Your task:
Reproduce the entries below with every "transactionJob" changed to "transferJob" and all other text left untouched. Omit the pictures from your output.

= = = = =

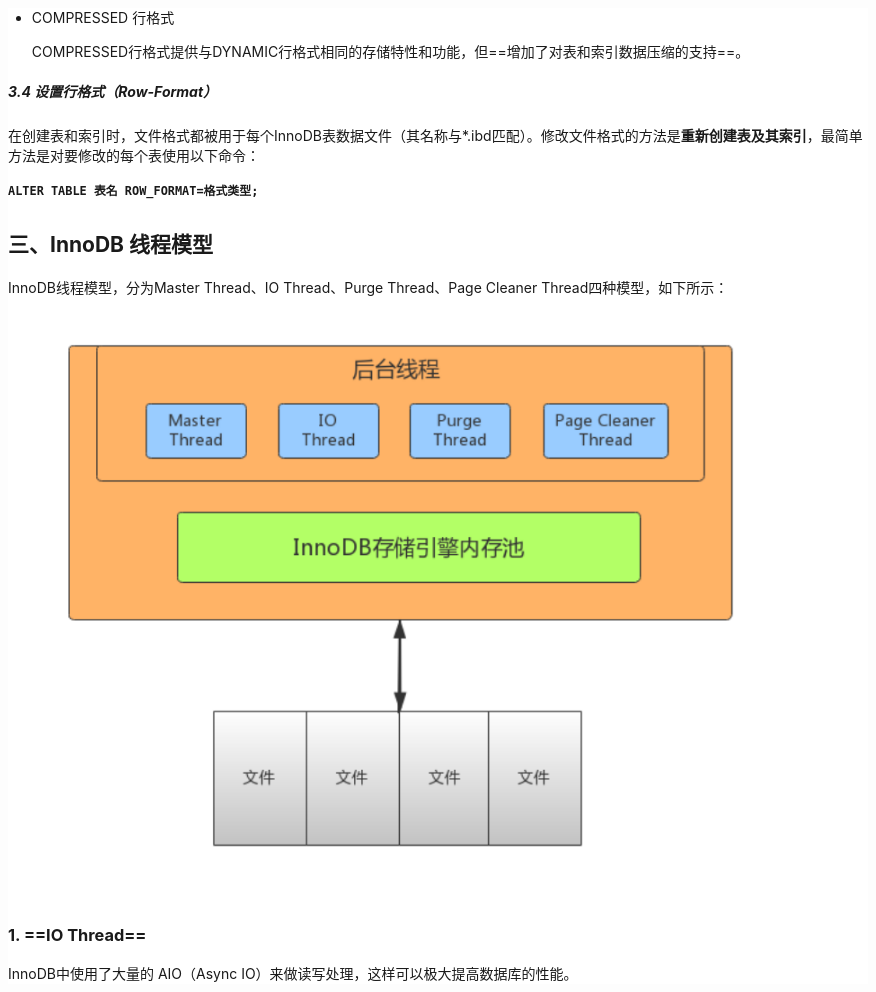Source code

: - COMPRESSED 行格式

  COMPRESSED行格式提供与DYNAMIC行格式相同的存储特性和功能，但==增加了对表和索引数据压缩的支持==。



##### 3.4 设置行格式（Row-Format）

在创建表和索引时，文件格式都被用于每个InnoDB表数据文件（其名称与*.ibd匹配）。修改文件格式的方法是**重新创建表及其索引**，最简单方法是对要修改的每个表使用以下命令：

**`ALTER TABLE 表名 ROW_FORMAT=格式类型;`**







## 三、InnoDB 线程模型

InnoDB线程模型，分为Master Thread、IO Thread、Purge Thread、Page Cleaner Thread四种模型，如下所示：

![image-20210916163403173](images/image-20210916163403173.png)

### 1. ==IO Thread==

InnoDB中使用了大量的 AIO（Async IO）来做读写处理，这样可以极大提高数据库的性能。
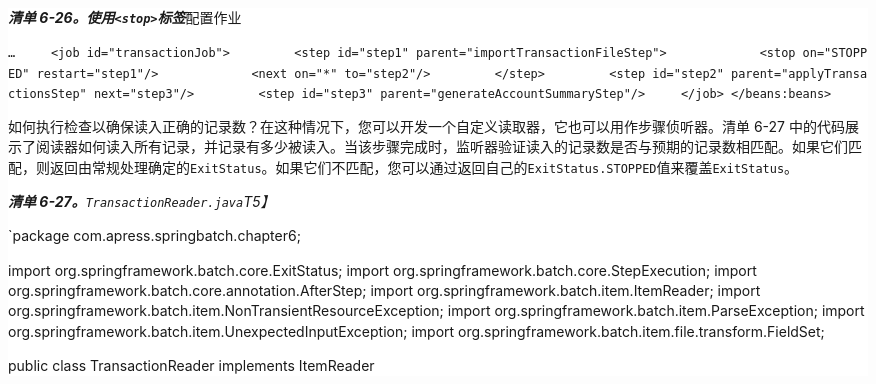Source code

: ***清单 6-26。使用`<stop>`标签***配置作业

`…
    <job id="transactionJob">
        <step id="step1" parent="importTransactionFileStep">
            <stop on="STOPPED" restart="step1"/>
            <next on="*" to="step2"/>
        </step>
        <step id="step2" parent="applyTransactionsStep" next="step3"/>
        <step id="step3" parent="generateAccountSummaryStep"/>
    </job>
</beans:beans>`

如何执行检查以确保读入正确的记录数？在这种情况下，您可以开发一个自定义读取器，它也可以用作步骤侦听器。清单 6-27 中的代码展示了阅读器如何读入所有记录，并记录有多少被读入。当该步骤完成时，监听器验证读入的记录数是否与预期的记录数相匹配。如果它们匹配，则返回由常规处理确定的`ExitStatus`。如果它们不匹配，您可以通过返回自己的`ExitStatus.STOPPED`值来覆盖`ExitStatus`。

***清单 6-27。**`TransactionReader.java`T5】*

`package com.apress.springbatch.chapter6;

import org.springframework.batch.core.ExitStatus;
import org.springframework.batch.core.StepExecution;
import org.springframework.batch.core.annotation.AfterStep;
import org.springframework.batch.item.ItemReader;
import org.springframework.batch.item.NonTransientResourceException;
import org.springframework.batch.item.ParseException;
import org.springframework.batch.item.UnexpectedInputException;
import org.springframework.batch.item.file.transform.FieldSet;

public class TransactionReader implements ItemReader<Object> {

    private ItemReader<FieldSet> fieldSetReader;
    private int recordCount = 0;
    private int expectedRecordCount = 0;

    public Object read() throws Exception,
                                UnexpectedInputException,
                                ParseException,
                                NonTransientResourceException {
        Transaction record = process(fieldSetReader.read());

        return record;
    }

    private Transaction process(FieldSet fieldSet) {
        Transaction result = null;

        if(fieldSet.getFieldCount() > 1) {
            result = new Transaction();
            result.setAccountNumber(fieldSet.readString(0));
            result.setTimestamp(fieldSet.readDate(1, "yyyy-MM-DD HH:mm:ss"));
            result.setAmount(fieldSet.readDouble(2));

            recordCount++;
        } else {
            expectedRecordCount = fieldSet.readInt(0);
        }
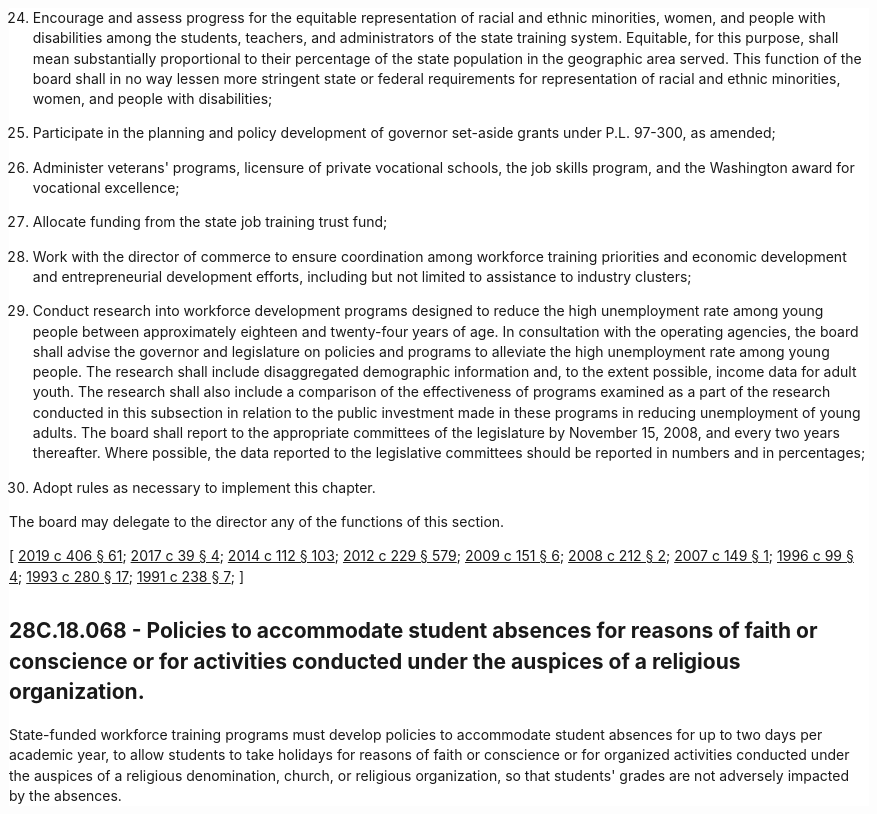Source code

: 24. Encourage and assess progress for the equitable representation of racial and ethnic minorities, women, and people with disabilities among the students, teachers, and administrators of the state training system. Equitable, for this purpose, shall mean substantially proportional to their percentage of the state population in the geographic area served. This function of the board shall in no way lessen more stringent state or federal requirements for representation of racial and ethnic minorities, women, and people with disabilities;

25. Participate in the planning and policy development of governor set-aside grants under P.L. 97-300, as amended;

26. Administer veterans' programs, licensure of private vocational schools, the job skills program, and the Washington award for vocational excellence;

27. Allocate funding from the state job training trust fund;

28. Work with the director of commerce to ensure coordination among workforce training priorities and economic development and entrepreneurial development efforts, including but not limited to assistance to industry clusters;

29. Conduct research into workforce development programs designed to reduce the high unemployment rate among young people between approximately eighteen and twenty-four years of age. In consultation with the operating agencies, the board shall advise the governor and legislature on policies and programs to alleviate the high unemployment rate among young people. The research shall include disaggregated demographic information and, to the extent possible, income data for adult youth. The research shall also include a comparison of the effectiveness of programs examined as a part of the research conducted in this subsection in relation to the public investment made in these programs in reducing unemployment of young adults. The board shall report to the appropriate committees of the legislature by November 15, 2008, and every two years thereafter. Where possible, the data reported to the legislative committees should be reported in numbers and in percentages;

30. Adopt rules as necessary to implement this chapter.

The board may delegate to the director any of the functions of this section.

\[ [2019 c 406 § 61](https://lawfilesext.leg.wa.gov/biennium/2019-20/Pdf/Bills/Session%20Laws/House/2158-S2.SL.pdf?cite=2019%20c%20406%20§%2061); [2017 c 39 § 4](https://lawfilesext.leg.wa.gov/biennium/2017-18/Pdf/Bills/Session%20Laws/Senate/5237.SL.pdf?cite=2017%20c%2039%20§%204); [2014 c 112 § 103](https://lawfilesext.leg.wa.gov/biennium/2013-14/Pdf/Bills/Session%20Laws/House/2029-S2.SL.pdf?cite=2014%20c%20112%20§%20103); [2012 c 229 § 579](https://lawfilesext.leg.wa.gov/biennium/2011-12/Pdf/Bills/Session%20Laws/House/2483-S2.SL.pdf?cite=2012%20c%20229%20§%20579); [2009 c 151 § 6](https://lawfilesext.leg.wa.gov/biennium/2009-10/Pdf/Bills/Session%20Laws/House/1323-S.SL.pdf?cite=2009%20c%20151%20§%206); [2008 c 212 § 2](https://lawfilesext.leg.wa.gov/biennium/2007-08/Pdf/Bills/Session%20Laws/Senate/6261.SL.pdf?cite=2008%20c%20212%20§%202); [2007 c 149 § 1](https://lawfilesext.leg.wa.gov/biennium/2007-08/Pdf/Bills/Session%20Laws/Senate/5613.SL.pdf?cite=2007%20c%20149%20§%201); [1996 c 99 § 4](https://lawfilesext.leg.wa.gov/biennium/1995-96/Pdf/Bills/Session%20Laws/Senate/6379-S.SL.pdf?cite=1996%20c%2099%20§%204); [1993 c 280 § 17](https://lawfilesext.leg.wa.gov/biennium/1993-94/Pdf/Bills/Session%20Laws/Senate/5868-S.SL.pdf?cite=1993%20c%20280%20§%2017); [1991 c 238 § 7](https://lawfilesext.leg.wa.gov/biennium/1991-92/Pdf/Bills/Session%20Laws/Senate/5184-S.SL.pdf?cite=1991%20c%20238%20§%207); \]

## 28C.18.068 - Policies to accommodate student absences for reasons of faith or conscience or for activities conducted under the auspices of a religious organization.
State-funded workforce training programs must develop policies to accommodate student absences for up to two days per academic year, to allow students to take holidays for reasons of faith or conscience or for organized activities conducted under the auspices of a religious denomination, church, or religious organization, so that students' grades are not adversely impacted by the absences.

= = = = =

Task output:
Source code

: - COMPRESSED 行格式

  COMPRESSED行格式提供与DYNAMIC行格式相同的存储特性和功能，但==增加了对表和索引数据压缩的支持==。



##### 3.4 设置行格式（Row-Format）

在创建表和索引时，文件格式都被用于每个InnoDB表数据文件（其名称与*.ibd匹配）。修改文件格式的方法是**重新创建表及其索引**，最简单方法是对要修改的每个表使用以下命令：

**`ALTER TABLE 表名 ROW_FORMAT=格式类型;`**







## 三、InnoDB 线程模型

InnoDB线程模型，分为Master Thread、IO Thread、Purge Thread、Page Cleaner Thread四种模型，如下所示：

![image-20210916163403173](images/image-20210916163403173.png)

### 1. ==IO Thread==

InnoDB中使用了大量的 AIO（Async IO）来做读写处理，这样可以极大提高数据库的性能。
Source code

: ***清单 6-26。使用`<stop>`标签***配置作业

`…
    <job id="transferJob">
        <step id="step1" parent="importTransactionFileStep">
            <stop on="STOPPED" restart="step1"/>
            <next on="*" to="step2"/>
        </step>
        <step id="step2" parent="applyTransactionsStep" next="step3"/>
        <step id="step3" parent="generateAccountSummaryStep"/>
    </job>
</beans:beans>`

如何执行检查以确保读入正确的记录数？在这种情况下，您可以开发一个自定义读取器，它也可以用作步骤侦听器。清单 6-27 中的代码展示了阅读器如何读入所有记录，并记录有多少被读入。当该步骤完成时，监听器验证读入的记录数是否与预期的记录数相匹配。如果它们匹配，则返回由常规处理确定的`ExitStatus`。如果它们不匹配，您可以通过返回自己的`ExitStatus.STOPPED`值来覆盖`ExitStatus`。

***清单 6-27。**`TransactionReader.java`T5】*

`package com.apress.springbatch.chapter6;

import org.springframework.batch.core.ExitStatus;
import org.springframework.batch.core.StepExecution;
import org.springframework.batch.core.annotation.AfterStep;
import org.springframework.batch.item.ItemReader;
import org.springframework.batch.item.NonTransientResourceException;
import org.springframework.batch.item.ParseException;
import org.springframework.batch.item.UnexpectedInputException;
import org.springframework.batch.item.file.transform.FieldSet;

public class TransactionReader implements ItemReader<Object> {

    private ItemReader<FieldSet> fieldSetReader;
    private int recordCount = 0;
    private int expectedRecordCount = 0;

    public Object read() throws Exception,
                                UnexpectedInputException,
                                ParseException,
                                NonTransientResourceException {
        Transaction record = process(fieldSetReader.read());

        return record;
    }

    private Transaction process(FieldSet fieldSet) {
        Transaction result = null;

        if(fieldSet.getFieldCount() > 1) {
            result = new Transaction();
            result.setAccountNumber(fieldSet.readString(0));
            result.setTimestamp(fieldSet.readDate(1, "yyyy-MM-DD HH:mm:ss"));
            result.setAmount(fieldSet.readDouble(2));

            recordCount++;
        } else {
            expectedRecordCount = fieldSet.readInt(0);
        }
Source code

: 24. Encourage and assess progress for the equitable representation of racial and ethnic minorities, women, and people with disabilities among the students, teachers, and administrators of the state training system. Equitable, for this purpose, shall mean substantially proportional to their percentage of the state population in the geographic area served. This function of the board shall in no way lessen more stringent state or federal requirements for representation of racial and ethnic minorities, women, and people with disabilities;

25. Participate in the planning and policy development of governor set-aside grants under P.L. 97-300, as amended;

26. Administer veterans' programs, licensure of private vocational schools, the job skills program, and the Washington award for vocational excellence;

27. Allocate funding from the state job training trust fund;

28. Work with the director of commerce to ensure coordination among workforce training priorities and economic development and entrepreneurial development efforts, including but not limited to assistance to industry clusters;

29. Conduct research into workforce development programs designed to reduce the high unemployment rate among young people between approximately eighteen and twenty-four years of age. In consultation with the operating agencies, the board shall advise the governor and legislature on policies and programs to alleviate the high unemployment rate among young people. The research shall include disaggregated demographic information and, to the extent possible, income data for adult youth. The research shall also include a comparison of the effectiveness of programs examined as a part of the research conducted in this subsection in relation to the public investment made in these programs in reducing unemployment of young adults. The board shall report to the appropriate committees of the legislature by November 15, 2008, and every two years thereafter. Where possible, the data reported to the legislative committees should be reported in numbers and in percentages;

30. Adopt rules as necessary to implement this chapter.

The board may delegate to the director any of the functions of this section.

\[ [2019 c 406 § 61](https://lawfilesext.leg.wa.gov/biennium/2019-20/Pdf/Bills/Session%20Laws/House/2158-S2.SL.pdf?cite=2019%20c%20406%20§%2061); [2017 c 39 § 4](https://lawfilesext.leg.wa.gov/biennium/2017-18/Pdf/Bills/Session%20Laws/Senate/5237.SL.pdf?cite=2017%20c%2039%20§%204); [2014 c 112 § 103](https://lawfilesext.leg.wa.gov/biennium/2013-14/Pdf/Bills/Session%20Laws/House/2029-S2.SL.pdf?cite=2014%20c%20112%20§%20103); [2012 c 229 § 579](https://lawfilesext.leg.wa.gov/biennium/2011-12/Pdf/Bills/Session%20Laws/House/2483-S2.SL.pdf?cite=2012%20c%20229%20§%20579); [2009 c 151 § 6](https://lawfilesext.leg.wa.gov/biennium/2009-10/Pdf/Bills/Session%20Laws/House/1323-S.SL.pdf?cite=2009%20c%20151%20§%206); [2008 c 212 § 2](https://lawfilesext.leg.wa.gov/biennium/2007-08/Pdf/Bills/Session%20Laws/Senate/6261.SL.pdf?cite=2008%20c%20212%20§%202); [2007 c 149 § 1](https://lawfilesext.leg.wa.gov/biennium/2007-08/Pdf/Bills/Session%20Laws/Senate/5613.SL.pdf?cite=2007%20c%20149%20§%201); [1996 c 99 § 4](https://lawfilesext.leg.wa.gov/biennium/1995-96/Pdf/Bills/Session%20Laws/Senate/6379-S.SL.pdf?cite=1996%20c%2099%20§%204); [1993 c 280 § 17](https://lawfilesext.leg.wa.gov/biennium/1993-94/Pdf/Bills/Session%20Laws/Senate/5868-S.SL.pdf?cite=1993%20c%20280%20§%2017); [1991 c 238 § 7](https://lawfilesext.leg.wa.gov/biennium/1991-92/Pdf/Bills/Session%20Laws/Senate/5184-S.SL.pdf?cite=1991%20c%20238%20§%207); \]

## 28C.18.068 - Policies to accommodate student absences for reasons of faith or conscience or for activities conducted under the auspices of a religious organization.
State-funded workforce training programs must develop policies to accommodate student absences for up to two days per academic year, to allow students to take holidays for reasons of faith or conscience or for organized activities conducted under the auspices of a religious denomination, church, or religious organization, so that students' grades are not adversely impacted by the absences.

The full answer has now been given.